I figured something would come up, but my friend “Sick Dog” (second from left in the yearbook photo of my crypto-Baja-ized ’58 Beetle, above) couldn’t stand riding in my car and being forced to listen to “Kill The Poor” through a warbly-ass 8-track adapter and decided to take decisive action. This decisive action consisted of Sick Dog ripping off the cassette deck from a Capri II owned by a young woman who lived next door; he believed that she had once called the cops on him for doing bleach burnouts in his (six-cylinder) ’68 Mustang and thus deserved to get her Capri de-stereo-ized. Dressed all in black, including ski mask— he was on a mission, you see— he coat-hangered his way into the car and spent hours silently dismantling the dash and removing the Realistic cassette deck.

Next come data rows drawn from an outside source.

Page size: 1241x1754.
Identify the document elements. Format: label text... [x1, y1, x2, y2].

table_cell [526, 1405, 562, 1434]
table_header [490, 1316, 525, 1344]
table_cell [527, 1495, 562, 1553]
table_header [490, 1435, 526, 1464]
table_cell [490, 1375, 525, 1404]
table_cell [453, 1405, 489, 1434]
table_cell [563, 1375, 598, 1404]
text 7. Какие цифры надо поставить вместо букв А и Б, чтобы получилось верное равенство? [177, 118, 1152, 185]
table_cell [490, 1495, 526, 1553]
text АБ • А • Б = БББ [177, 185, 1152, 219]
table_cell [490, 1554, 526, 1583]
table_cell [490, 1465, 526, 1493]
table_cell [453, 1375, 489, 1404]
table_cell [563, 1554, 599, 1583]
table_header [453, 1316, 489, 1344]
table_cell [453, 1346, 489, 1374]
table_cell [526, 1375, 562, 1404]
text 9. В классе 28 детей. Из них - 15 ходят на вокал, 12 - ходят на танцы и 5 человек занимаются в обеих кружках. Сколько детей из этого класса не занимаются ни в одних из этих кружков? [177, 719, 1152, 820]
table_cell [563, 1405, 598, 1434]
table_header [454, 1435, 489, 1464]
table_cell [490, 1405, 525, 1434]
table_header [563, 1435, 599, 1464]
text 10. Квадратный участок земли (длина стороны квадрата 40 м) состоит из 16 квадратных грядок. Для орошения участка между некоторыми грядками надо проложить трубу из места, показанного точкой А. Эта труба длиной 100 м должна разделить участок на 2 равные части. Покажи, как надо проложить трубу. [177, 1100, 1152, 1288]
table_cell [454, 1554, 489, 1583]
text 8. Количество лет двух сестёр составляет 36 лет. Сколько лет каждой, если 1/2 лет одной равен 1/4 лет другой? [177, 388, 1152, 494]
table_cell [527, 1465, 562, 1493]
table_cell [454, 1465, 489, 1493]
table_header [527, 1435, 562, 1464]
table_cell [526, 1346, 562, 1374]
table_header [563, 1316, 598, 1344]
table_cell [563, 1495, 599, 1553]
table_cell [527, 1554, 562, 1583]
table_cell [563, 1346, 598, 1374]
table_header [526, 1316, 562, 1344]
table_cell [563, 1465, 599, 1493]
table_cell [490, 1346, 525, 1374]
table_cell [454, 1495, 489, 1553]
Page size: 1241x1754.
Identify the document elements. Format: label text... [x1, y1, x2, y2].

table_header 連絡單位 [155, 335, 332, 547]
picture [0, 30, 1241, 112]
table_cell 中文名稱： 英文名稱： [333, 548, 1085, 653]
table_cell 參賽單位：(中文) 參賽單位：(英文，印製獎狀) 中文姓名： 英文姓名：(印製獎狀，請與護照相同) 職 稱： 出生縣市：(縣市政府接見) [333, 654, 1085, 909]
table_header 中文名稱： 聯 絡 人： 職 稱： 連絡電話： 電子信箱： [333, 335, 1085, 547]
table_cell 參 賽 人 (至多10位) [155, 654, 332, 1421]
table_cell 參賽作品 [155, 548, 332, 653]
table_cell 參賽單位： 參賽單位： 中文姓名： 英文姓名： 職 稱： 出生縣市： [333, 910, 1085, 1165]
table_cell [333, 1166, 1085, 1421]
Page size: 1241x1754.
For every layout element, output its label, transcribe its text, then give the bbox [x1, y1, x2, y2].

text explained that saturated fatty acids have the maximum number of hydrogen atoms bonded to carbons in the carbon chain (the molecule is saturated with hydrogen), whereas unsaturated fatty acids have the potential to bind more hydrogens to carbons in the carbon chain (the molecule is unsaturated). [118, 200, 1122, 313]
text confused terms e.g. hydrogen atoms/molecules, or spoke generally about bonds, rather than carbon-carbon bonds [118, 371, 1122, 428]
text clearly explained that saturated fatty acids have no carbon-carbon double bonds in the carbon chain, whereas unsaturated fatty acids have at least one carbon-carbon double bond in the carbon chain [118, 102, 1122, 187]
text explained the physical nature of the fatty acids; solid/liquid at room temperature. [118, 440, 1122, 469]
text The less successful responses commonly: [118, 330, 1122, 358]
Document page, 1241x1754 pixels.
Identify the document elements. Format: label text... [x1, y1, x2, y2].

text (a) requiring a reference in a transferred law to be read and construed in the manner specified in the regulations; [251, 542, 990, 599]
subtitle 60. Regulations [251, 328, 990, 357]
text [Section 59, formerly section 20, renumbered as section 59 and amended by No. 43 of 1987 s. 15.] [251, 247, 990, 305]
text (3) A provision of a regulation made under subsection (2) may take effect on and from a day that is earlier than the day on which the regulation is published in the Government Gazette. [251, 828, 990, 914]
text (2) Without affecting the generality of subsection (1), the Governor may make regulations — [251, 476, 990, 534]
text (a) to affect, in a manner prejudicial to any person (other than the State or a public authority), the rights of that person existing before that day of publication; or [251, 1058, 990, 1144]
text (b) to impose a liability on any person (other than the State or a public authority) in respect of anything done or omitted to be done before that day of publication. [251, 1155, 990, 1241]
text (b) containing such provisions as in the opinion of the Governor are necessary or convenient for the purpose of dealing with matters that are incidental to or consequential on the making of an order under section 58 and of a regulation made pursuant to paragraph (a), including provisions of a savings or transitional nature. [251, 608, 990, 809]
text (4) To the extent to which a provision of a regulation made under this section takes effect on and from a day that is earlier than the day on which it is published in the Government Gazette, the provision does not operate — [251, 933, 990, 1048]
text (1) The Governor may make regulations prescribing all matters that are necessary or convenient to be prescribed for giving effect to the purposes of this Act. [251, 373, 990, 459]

Next day at school, filled with pride, he handed me a paper bag containing the stereo. “Let’s install it tonight!” I was horrified, but what could I do? Rat off my best friend to The Man? I told him he was an asshole. “What’s done is done,” he replied, “Now you’ve got tunes, dude!”

So, we rigged up the cassette deck in place of the AM radio in the Corona, using some junkyard speakers sitting in holes crudely hacked into the rear package shelf with a jigsaw. Powering it up, we discovered that it had a cassette inside. Not just any cassette, in fact— this was one of the greatest albums ever recorded: X’s 1980 masterpiece, Los Angeles. I’d heard of X— they were starting to get medium-big in Northern California with Under The Big Black Sun around that time— but I had never listened to Los Angeles all the way through. It immediately became my favorite tape and went on many road trips over the next 20 years (it was finally eaten by a tape-hungry boombox in my ’76 Nova)… but I always felt a twinge of guilt, thinking about the poor Capri-driving woman losing both her stereo and (what I’ve always assumed was) her favorite cassette. Actually, more than a twinge of guilt; there have been times that I’ve felt like the protagonist of an Edgar Allen Poe story, being stalked by a ghost who hums “Johnny Hit And Run Pauline” while dragging chains over an endless expanse of busted tape decks.

I’ve often wondered if Sick Dog, who grew up into a reasonably law-abiding guy, feels bad about his youthful stereo theft, or if he even remembers it. For my part, I can tell you that there is such a thing as Hot Cassette Deck Karma; I’ve had plenty of cassette players ripped off from my vehicles over the years. Sure, living in urban-entrepreneur-heavy San Francisco and Oakland had something to do with it, but the real reason was the straight-outta-Poe ghost leading miscreants to my parked car. It’s been at least 10 years since I’ve had a car stereo theft, so the Tape Deck Ghost appears to believe that my half-dozen disappeared cassette players was a sufficient price to pay for the tainted deck in my Corona.